Format the data from the line containing "Count the number of slices in the pie." through the line containing "Over which range" as a Markdown table with the columns Row and Line, one numbered row per line. Leave out blank lines and pictures.

■ **Extracted information**:
━━━━━━━━━━━━━━━━━━━━━━━━━━━━━━

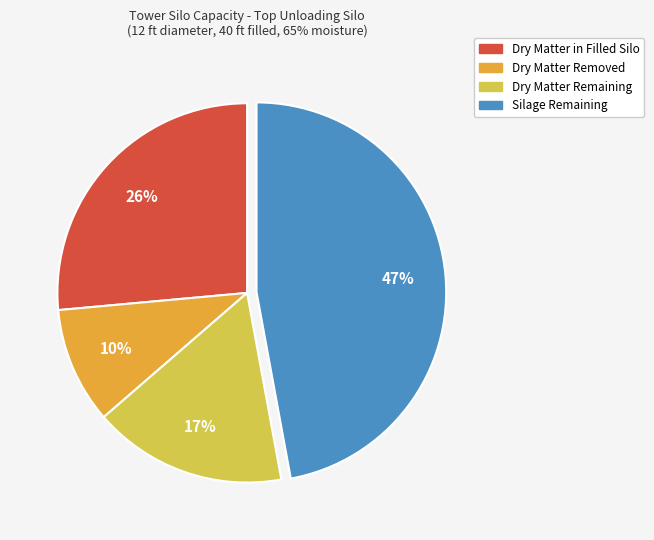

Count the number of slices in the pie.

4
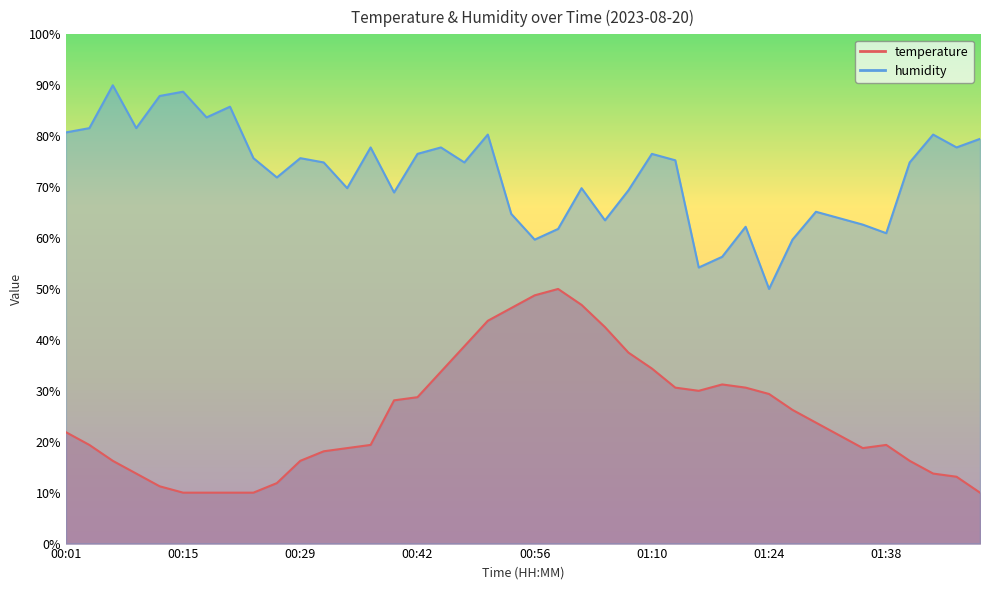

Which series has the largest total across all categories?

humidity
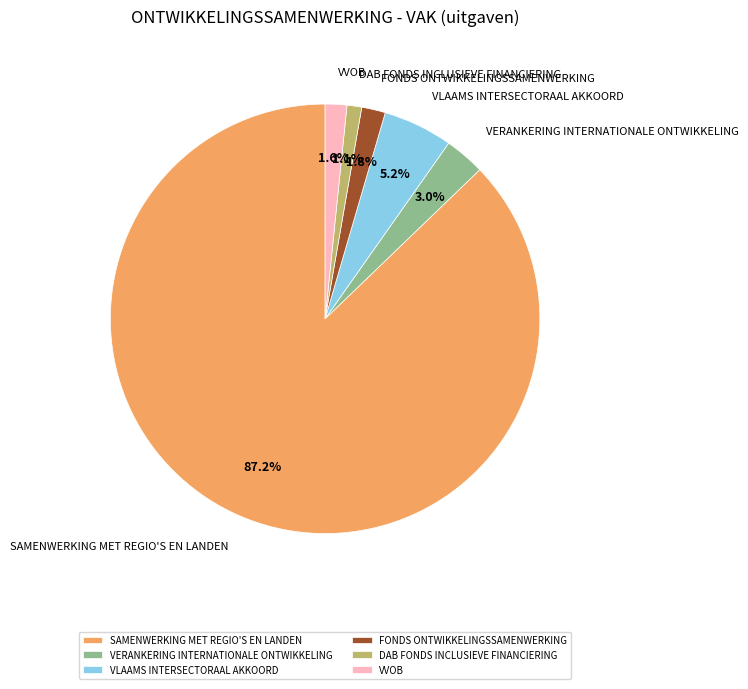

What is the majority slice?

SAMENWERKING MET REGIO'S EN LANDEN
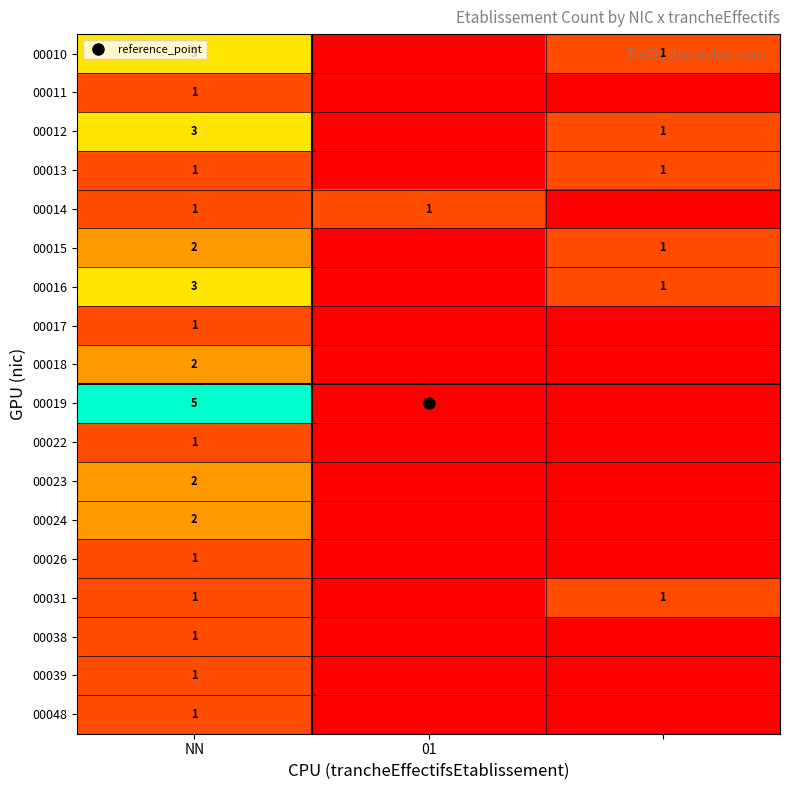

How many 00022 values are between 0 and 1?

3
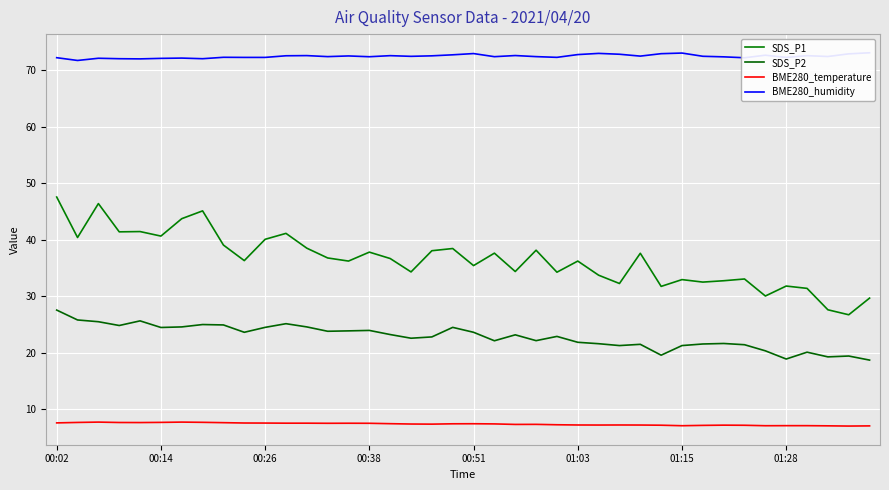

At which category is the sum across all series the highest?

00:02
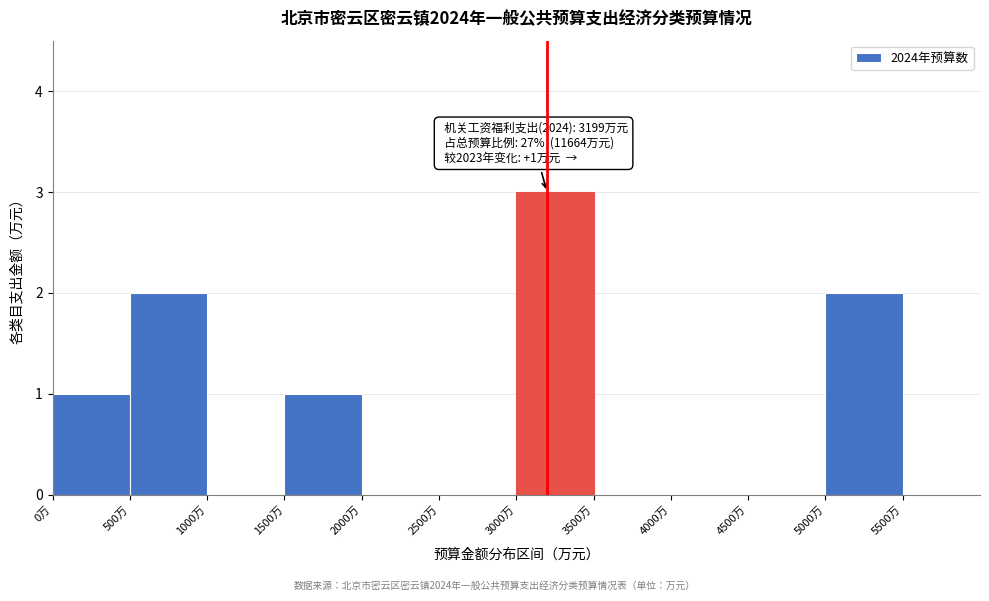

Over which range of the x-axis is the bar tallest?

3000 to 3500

━━━━━━━━━━━━━━━━━━━━━━━━━━━━━━

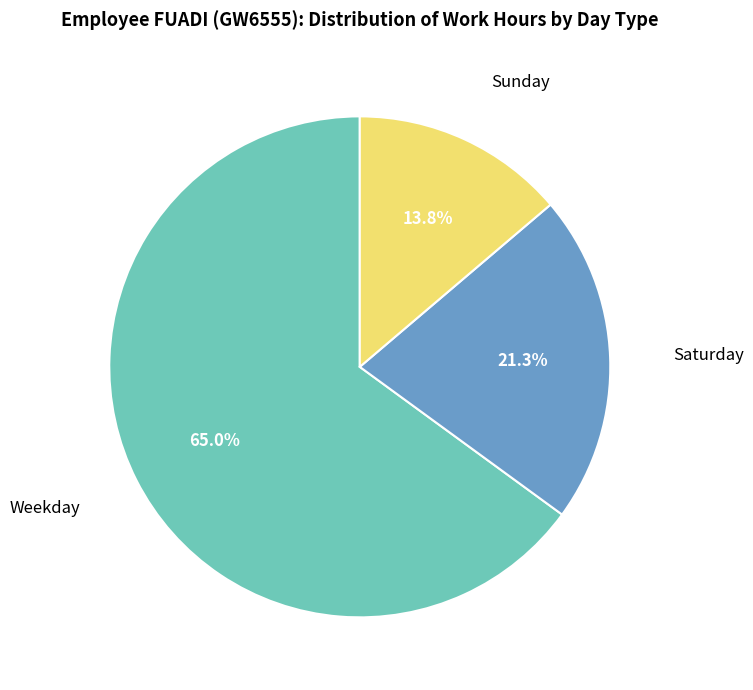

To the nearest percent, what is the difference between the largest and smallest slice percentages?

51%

━━━━━━━━━━━━━━━━━━━━━━━━━━━━━━

■ **Finished task**:
| Row | Line |
|---|---|
| 1 | Count the number of slices in the pie. |
| 2 | 4 |
| 3 | Which series has the largest total across all categories? |
| 4 | humidity |
| 5 | What is the majority slice? |
| 6 | SAMENWERKING MET REGIO'S EN LANDEN |
| 7 | How many 00022 values are between 0 and 1? |
| 8 | 3 |
| 9 | At which category is the sum across all series the highest? |
| 10 | 00:02 |
| 11 | Over which range of the x-axis is the bar tallest? |